Nevertheless, the discovery of the optimum number of the hidden variables was not easy and sometime accuracy dropped as more were added due to overfitting. To address this issue, this article adapted the IC*LS approach represented an enhanced variation on the stepwise IC* method for incrementally identifying hidden variables. We incorporated the IC* algorithm and a Mutual Information based scoring metric to identify the strength of relationships between the latent variable and clinical risk factors. By effectively adding the discovered hidden variables to evidence has proved contribution in determining the most realistic structure of disease risk factors. The 95% confidence interval result demonstrated with high confidence that the IC*LS methodology resulted in a highly significant improvement in the classification accuracy, sensitivity and precision compared to the standard approaches in Bayesian modelling such as K2 and REVEAL algorithm as well as no latent variable approaches. Thus, the use of the IC*LS approach has provided a significant improvement on the accuracy of prediction while reducing uncertainty in the disease management. The most highlighted contribution of this paper gained insight by interpreting the latent states while the association among the disease complications are taken into consideration.
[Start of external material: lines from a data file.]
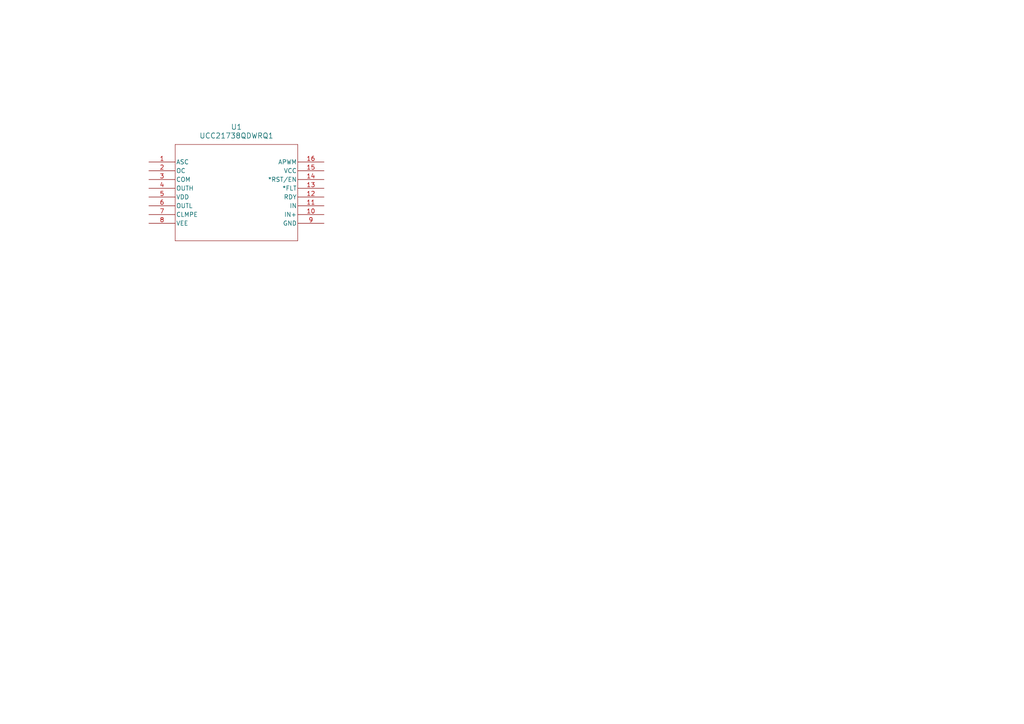
<source format=kicad_sch>
(kicad_sch
	(version 20231120)
	(generator "eeschema")
	(generator_version "8.0")
	(uuid "8781deb2-e244-4612-887d-a43d08a0acd7")
	(paper "A4")
	
	(symbol
		(lib_id "ul_UCC21738QDWRQ1:UCC21738QDWRQ1")
		(at 43.18 46.99 0)
		(unit 1)
		(exclude_from_sim no)
		(in_bom yes)
		(on_board yes)
		(dnp no)
		(fields_autoplaced yes)
		(uuid "e684d630-2984-4284-b2f6-62589dbd9ac7")
		(property "Reference" "U1"
			(at 68.58 36.83 0)
			(effects
				(font
					(size 1.524 1.524)
				)
			)
		)
		(property "Value" "UCC21738QDWRQ1"
			(at 68.58 39.37 0)
			(effects
				(font
					(size 1.524 1.524)
				)
			)
		)
		(property "Footprint" "Gate_Driver:SOIC16_DW_TEX"
			(at 43.18 46.99 0)
			(effects
				(font
					(size 1.27 1.27)
					(italic yes)
				)
				(hide yes)
			)
		)
		(property "Datasheet" "UCC21738QDWRQ1"
			(at 43.18 46.99 0)
			(effects
				(font
					(size 1.27 1.27)
					(italic yes)
				)
				(hide yes)
			)
		)
		(property "Description" ""
			(at 43.18 46.99 0)
			(effects
				(font
					(size 1.27 1.27)
				)
				(hide yes)
			)
		)
		(pin "6"
			(uuid "d417caeb-ad7a-4db4-b031-c87b7730bd28")
		)
		(pin "1"
			(uuid "16edf4ee-f5b7-4484-9e25-1ba686857ce4")
		)
		(pin "11"
			(uuid "d6cdfebb-98d9-4fdb-a1c0-4b3ed966a695")
		)
		(pin "13"
			(uuid "a9be8f6f-f945-4043-87e8-34273dc2aa9e")
		)
		(pin "3"
			(uuid "db401a5b-6325-4086-a422-062b5ceeccff")
		)
		(pin "8"
			(uuid "ac7db589-4652-4271-aa7a-e1b0acd10d24")
		)
		(pin "4"
			(uuid "3ea2e940-494a-4806-83fa-462d627eb4c0")
		)
		(pin "10"
			(uuid "ebf3be25-0a2c-4678-80e9-8a9cd761d64a")
		)
		(pin "15"
			(uuid "6c665bd3-6e41-46fd-8980-c625fd157b1f")
		)
		(pin "2"
			(uuid "5e379d1b-ec47-4f24-b4a6-9d24e6d4d5d9")
		)
		(pin "12"
			(uuid "4168894e-28e5-4ed1-a0fa-827163a1ce4c")
		)
		(pin "7"
			(uuid "6c5b3e0f-2d3c-4c6f-ba56-64942ef7a83b")
		)
		(pin "16"
			(uuid "41755e92-dcb8-4e97-8696-d47b98c70e81")
		)
		(pin "9"
			(uuid "e32c3fdc-0286-4d79-898f-593824518242")
		)
		(pin "5"
			(uuid "d4a74e23-e5a3-4967-b893-775386b25eb2")
		)
		(pin "14"
			(uuid "a95cd134-1834-4801-a837-c801a7036d60")
		)
		(instances
			(project ""
				(path "/8781deb2-e244-4612-887d-a43d08a0acd7"
					(reference "U1")
					(unit 1)
				)
			)
		)
	)
	(sheet_instances
		(path "/"
			(page "1")
		)
	)
)

</source>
This work could be also applied to find the most influential latent variable as a temporal phenotype to identify the overall patterns of risk factors for each patient over time. This could lead to a better understanding of risk factors and patient-specific interventions. A natural progression of this work in the future involves extending the latent DBN models with more latent variables to capture a greater variety of factors to characterise critical changes. Our proposed approach will be useful for stratifying patients according to their probability of developing complications and clinician advice. For example, there is room for further progress in determining the optimal number of latent variables using Partial Least Squares (PLS). In addition, we will seek more advice from clinicians in interpreting hidden factors and their correlation toward other T2DM risk factors and complications as well as the disease prediction process. We also intend to look at more geographical and clinical factors, such as family history, pollution factors, and glucose levels.